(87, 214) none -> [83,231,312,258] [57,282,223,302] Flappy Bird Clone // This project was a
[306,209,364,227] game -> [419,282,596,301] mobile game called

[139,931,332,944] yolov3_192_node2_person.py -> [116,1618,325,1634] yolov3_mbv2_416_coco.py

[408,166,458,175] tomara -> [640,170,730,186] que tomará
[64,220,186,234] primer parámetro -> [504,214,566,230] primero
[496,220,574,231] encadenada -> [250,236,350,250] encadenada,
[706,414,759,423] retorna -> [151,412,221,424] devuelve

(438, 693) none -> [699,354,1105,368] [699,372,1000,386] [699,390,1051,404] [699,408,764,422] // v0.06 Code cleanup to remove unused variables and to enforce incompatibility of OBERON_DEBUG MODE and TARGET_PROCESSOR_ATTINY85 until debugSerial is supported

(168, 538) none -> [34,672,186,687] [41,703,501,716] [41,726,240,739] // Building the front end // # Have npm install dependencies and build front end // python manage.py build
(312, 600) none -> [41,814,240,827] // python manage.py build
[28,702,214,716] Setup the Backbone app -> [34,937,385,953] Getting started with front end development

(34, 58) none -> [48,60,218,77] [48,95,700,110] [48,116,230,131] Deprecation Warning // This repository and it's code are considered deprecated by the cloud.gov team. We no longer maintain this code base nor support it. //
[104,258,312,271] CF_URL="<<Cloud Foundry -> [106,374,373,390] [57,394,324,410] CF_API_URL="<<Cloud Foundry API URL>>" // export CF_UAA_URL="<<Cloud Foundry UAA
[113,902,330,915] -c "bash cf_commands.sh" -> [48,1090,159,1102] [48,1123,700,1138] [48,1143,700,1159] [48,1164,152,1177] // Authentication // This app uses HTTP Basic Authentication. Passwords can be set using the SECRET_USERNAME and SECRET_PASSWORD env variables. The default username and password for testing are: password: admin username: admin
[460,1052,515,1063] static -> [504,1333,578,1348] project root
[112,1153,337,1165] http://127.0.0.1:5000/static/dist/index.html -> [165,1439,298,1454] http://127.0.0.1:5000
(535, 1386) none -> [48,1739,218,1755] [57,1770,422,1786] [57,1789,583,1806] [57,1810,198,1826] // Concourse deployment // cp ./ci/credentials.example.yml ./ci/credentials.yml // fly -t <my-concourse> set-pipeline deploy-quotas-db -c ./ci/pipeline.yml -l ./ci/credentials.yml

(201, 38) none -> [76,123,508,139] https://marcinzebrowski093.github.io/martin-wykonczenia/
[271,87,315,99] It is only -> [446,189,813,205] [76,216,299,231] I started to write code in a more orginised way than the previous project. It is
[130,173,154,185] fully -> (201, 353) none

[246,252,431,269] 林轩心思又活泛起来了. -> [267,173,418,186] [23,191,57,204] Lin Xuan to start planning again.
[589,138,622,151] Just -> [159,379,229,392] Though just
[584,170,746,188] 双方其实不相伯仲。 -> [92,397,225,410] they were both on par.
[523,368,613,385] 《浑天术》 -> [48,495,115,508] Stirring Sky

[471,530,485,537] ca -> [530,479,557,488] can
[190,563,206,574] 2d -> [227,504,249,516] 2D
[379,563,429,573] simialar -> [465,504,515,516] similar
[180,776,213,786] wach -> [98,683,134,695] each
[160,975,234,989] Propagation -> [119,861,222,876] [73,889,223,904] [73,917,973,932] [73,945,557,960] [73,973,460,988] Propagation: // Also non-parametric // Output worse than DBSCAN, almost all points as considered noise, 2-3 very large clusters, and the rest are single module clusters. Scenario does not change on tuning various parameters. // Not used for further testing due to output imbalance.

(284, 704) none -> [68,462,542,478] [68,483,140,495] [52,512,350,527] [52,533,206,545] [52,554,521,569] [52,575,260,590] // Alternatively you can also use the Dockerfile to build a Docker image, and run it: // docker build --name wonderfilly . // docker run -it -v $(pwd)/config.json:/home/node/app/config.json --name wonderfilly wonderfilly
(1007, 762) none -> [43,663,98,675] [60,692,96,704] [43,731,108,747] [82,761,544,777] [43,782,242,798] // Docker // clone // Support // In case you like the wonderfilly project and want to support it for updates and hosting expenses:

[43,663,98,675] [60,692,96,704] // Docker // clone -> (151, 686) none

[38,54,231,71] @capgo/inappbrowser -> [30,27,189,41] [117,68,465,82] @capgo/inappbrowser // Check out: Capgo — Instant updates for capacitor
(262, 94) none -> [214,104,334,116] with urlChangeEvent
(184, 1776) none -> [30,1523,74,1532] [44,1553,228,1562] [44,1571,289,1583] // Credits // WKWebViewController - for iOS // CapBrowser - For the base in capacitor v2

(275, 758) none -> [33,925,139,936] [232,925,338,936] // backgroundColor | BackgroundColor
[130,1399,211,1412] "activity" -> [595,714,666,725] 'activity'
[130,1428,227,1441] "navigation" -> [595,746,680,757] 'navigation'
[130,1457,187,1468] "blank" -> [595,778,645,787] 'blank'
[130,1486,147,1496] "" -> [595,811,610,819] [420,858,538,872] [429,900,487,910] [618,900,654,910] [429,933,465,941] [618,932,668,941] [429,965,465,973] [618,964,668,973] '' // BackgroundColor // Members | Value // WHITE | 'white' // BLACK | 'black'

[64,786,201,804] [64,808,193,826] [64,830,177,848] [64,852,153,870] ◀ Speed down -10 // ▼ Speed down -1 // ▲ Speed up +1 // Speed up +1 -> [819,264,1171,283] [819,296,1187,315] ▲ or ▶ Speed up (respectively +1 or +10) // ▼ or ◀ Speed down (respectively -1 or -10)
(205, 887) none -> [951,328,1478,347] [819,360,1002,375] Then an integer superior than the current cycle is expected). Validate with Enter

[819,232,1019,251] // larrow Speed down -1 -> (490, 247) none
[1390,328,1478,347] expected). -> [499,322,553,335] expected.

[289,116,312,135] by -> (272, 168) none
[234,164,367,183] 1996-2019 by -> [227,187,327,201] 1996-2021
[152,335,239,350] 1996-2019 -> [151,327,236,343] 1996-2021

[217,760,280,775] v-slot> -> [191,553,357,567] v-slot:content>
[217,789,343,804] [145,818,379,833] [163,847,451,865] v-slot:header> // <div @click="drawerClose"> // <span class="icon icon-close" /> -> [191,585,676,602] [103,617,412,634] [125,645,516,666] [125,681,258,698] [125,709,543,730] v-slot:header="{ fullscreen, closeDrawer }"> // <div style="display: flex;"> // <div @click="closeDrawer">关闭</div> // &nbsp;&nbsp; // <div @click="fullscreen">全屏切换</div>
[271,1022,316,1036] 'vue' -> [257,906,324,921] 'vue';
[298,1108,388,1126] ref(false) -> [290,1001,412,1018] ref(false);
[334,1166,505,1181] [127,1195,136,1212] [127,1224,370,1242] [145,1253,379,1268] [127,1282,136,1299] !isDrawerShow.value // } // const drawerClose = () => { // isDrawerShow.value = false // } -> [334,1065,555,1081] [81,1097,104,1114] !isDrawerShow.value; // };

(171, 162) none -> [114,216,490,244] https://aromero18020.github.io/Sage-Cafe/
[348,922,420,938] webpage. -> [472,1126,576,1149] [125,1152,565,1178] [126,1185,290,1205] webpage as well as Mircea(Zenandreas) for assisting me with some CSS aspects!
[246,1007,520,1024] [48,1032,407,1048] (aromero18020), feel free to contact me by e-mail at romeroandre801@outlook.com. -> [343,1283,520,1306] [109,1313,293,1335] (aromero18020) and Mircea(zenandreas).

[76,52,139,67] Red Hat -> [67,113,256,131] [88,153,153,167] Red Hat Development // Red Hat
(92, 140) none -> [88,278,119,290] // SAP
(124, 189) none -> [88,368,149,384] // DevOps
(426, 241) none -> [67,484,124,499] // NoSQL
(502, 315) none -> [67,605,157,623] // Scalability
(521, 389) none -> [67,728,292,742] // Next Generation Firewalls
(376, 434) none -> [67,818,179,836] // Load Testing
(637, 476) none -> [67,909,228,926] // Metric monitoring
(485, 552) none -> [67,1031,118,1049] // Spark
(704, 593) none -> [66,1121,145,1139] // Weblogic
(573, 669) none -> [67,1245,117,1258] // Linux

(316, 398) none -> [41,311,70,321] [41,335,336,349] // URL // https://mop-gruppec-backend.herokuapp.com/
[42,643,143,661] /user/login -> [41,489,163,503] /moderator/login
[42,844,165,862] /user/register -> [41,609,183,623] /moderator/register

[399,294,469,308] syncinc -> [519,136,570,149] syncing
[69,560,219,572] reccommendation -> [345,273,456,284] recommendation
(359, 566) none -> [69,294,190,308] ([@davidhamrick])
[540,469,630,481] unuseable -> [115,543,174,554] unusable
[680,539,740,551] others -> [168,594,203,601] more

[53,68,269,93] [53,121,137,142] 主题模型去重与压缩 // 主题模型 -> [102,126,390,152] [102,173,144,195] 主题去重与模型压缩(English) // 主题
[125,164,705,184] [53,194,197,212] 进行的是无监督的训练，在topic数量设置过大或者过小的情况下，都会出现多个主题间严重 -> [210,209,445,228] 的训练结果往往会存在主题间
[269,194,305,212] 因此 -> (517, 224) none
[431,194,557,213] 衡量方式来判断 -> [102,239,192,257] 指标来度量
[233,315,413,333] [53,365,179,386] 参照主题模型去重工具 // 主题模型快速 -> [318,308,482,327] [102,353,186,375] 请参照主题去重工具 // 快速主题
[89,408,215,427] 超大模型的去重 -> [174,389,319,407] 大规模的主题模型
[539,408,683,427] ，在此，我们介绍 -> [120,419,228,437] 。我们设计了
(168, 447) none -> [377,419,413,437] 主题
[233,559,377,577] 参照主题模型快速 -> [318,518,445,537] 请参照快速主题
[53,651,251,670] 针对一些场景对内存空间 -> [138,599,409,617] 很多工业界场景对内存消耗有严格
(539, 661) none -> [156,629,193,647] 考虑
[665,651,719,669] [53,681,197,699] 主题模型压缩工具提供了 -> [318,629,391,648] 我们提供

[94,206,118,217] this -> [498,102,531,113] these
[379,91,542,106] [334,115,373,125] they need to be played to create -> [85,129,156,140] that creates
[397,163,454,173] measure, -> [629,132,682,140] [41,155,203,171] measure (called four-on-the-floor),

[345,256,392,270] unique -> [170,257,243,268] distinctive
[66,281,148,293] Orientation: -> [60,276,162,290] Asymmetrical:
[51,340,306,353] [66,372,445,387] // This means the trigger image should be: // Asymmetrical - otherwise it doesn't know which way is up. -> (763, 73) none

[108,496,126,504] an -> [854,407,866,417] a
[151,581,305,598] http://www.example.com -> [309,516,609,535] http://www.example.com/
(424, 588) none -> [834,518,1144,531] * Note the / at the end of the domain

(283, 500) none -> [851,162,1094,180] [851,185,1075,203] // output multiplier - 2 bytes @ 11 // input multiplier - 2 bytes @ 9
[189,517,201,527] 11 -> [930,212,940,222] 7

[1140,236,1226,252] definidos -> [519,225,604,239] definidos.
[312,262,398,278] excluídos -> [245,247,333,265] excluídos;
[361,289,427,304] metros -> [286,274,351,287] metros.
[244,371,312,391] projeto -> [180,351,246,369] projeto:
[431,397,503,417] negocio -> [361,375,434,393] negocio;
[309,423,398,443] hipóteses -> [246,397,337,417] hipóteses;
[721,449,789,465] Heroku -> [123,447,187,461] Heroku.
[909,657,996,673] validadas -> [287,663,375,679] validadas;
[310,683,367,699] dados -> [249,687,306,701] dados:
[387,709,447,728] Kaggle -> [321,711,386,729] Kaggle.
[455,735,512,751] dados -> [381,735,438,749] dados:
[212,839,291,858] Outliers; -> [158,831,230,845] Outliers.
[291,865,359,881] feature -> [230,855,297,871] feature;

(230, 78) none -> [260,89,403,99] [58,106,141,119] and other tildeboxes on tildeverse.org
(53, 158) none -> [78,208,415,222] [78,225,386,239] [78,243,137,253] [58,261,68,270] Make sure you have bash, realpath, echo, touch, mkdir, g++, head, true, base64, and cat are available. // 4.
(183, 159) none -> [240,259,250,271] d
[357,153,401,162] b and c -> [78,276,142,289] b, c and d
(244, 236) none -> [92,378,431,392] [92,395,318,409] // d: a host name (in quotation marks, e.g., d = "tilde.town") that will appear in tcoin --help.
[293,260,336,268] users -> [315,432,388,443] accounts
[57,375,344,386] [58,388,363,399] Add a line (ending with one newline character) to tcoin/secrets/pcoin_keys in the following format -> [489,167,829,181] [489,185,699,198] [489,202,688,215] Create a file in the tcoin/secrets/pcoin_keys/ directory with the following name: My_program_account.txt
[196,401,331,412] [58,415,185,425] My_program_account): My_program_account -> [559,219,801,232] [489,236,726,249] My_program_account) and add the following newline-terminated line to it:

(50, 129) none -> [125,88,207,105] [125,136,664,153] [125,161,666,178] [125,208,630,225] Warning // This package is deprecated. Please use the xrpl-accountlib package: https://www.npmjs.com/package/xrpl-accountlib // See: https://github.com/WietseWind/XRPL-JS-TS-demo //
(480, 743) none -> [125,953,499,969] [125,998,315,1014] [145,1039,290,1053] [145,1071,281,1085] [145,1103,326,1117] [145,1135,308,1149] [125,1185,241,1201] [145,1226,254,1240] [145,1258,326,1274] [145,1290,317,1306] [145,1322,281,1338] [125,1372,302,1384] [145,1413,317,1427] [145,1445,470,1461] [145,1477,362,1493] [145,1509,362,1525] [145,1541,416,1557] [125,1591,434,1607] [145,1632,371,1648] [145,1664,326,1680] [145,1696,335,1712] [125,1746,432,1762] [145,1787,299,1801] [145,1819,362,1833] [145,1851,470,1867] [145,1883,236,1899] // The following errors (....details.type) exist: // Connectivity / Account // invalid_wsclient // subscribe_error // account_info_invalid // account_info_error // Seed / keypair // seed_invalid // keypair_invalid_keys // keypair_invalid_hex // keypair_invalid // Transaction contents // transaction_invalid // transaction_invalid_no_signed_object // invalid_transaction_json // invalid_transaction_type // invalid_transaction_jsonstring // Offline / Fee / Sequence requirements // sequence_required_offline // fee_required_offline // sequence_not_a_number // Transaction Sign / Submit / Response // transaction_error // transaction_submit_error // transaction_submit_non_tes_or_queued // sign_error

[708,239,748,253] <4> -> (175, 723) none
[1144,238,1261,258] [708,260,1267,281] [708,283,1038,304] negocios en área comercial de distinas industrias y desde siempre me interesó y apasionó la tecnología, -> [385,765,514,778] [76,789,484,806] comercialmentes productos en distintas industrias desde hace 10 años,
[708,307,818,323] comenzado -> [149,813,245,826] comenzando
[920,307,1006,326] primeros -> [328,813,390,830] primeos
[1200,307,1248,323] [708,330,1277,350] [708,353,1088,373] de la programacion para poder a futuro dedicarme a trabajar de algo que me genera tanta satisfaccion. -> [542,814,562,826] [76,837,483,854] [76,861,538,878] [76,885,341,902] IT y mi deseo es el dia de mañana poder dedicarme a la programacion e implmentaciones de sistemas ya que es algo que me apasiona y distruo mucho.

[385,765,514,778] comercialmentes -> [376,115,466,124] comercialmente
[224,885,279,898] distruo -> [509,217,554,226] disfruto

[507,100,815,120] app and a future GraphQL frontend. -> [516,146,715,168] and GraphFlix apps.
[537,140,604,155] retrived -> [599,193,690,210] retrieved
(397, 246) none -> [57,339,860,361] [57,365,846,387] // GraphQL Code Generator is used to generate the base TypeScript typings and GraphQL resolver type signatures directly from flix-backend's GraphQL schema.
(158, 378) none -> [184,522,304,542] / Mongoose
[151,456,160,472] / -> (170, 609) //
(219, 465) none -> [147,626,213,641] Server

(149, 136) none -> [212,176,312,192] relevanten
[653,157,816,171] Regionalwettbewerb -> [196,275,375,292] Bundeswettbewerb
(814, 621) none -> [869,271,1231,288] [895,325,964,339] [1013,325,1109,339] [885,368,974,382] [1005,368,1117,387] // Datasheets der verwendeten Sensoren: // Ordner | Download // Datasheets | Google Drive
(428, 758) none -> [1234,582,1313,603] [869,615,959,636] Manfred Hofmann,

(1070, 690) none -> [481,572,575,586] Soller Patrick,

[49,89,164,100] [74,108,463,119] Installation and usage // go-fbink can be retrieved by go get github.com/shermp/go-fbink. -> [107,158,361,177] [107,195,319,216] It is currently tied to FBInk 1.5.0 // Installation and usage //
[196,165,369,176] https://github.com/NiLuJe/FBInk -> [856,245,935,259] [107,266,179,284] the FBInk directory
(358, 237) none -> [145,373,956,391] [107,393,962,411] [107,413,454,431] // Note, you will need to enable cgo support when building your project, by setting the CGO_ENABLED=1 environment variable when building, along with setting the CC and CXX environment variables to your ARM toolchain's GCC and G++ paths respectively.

WHAT TO WORK ON — Starting at the line with "(168, 538) none" and ending at the line with "admin username: admin", print each line of the listing above exactly, with no other lines.

ANSWER SPACE —
(168, 538) none -> [34,672,186,687] [41,703,501,716] [41,726,240,739] // Building the front end // # Have npm install dependencies and build front end // python manage.py build
(312, 600) none -> [41,814,240,827] // python manage.py build
[28,702,214,716] Setup the Backbone app -> [34,937,385,953] Getting started with front end development

(34, 58) none -> [48,60,218,77] [48,95,700,110] [48,116,230,131] Deprecation Warning // This repository and it's code are considered deprecated by the cloud.gov team. We no longer maintain this code base nor support it. //
[104,258,312,271] CF_URL="<<Cloud Foundry -> [106,374,373,390] [57,394,324,410] CF_API_URL="<<Cloud Foundry API URL>>" // export CF_UAA_URL="<<Cloud Foundry UAA
[113,902,330,915] -c "bash cf_commands.sh" -> [48,1090,159,1102] [48,1123,700,1138] [48,1143,700,1159] [48,1164,152,1177] // Authentication // This app uses HTTP Basic Authentication. Passwords can be set using the SECRET_USERNAME and SECRET_PASSWORD env variables. The default username and password for testing are: password: admin username: admin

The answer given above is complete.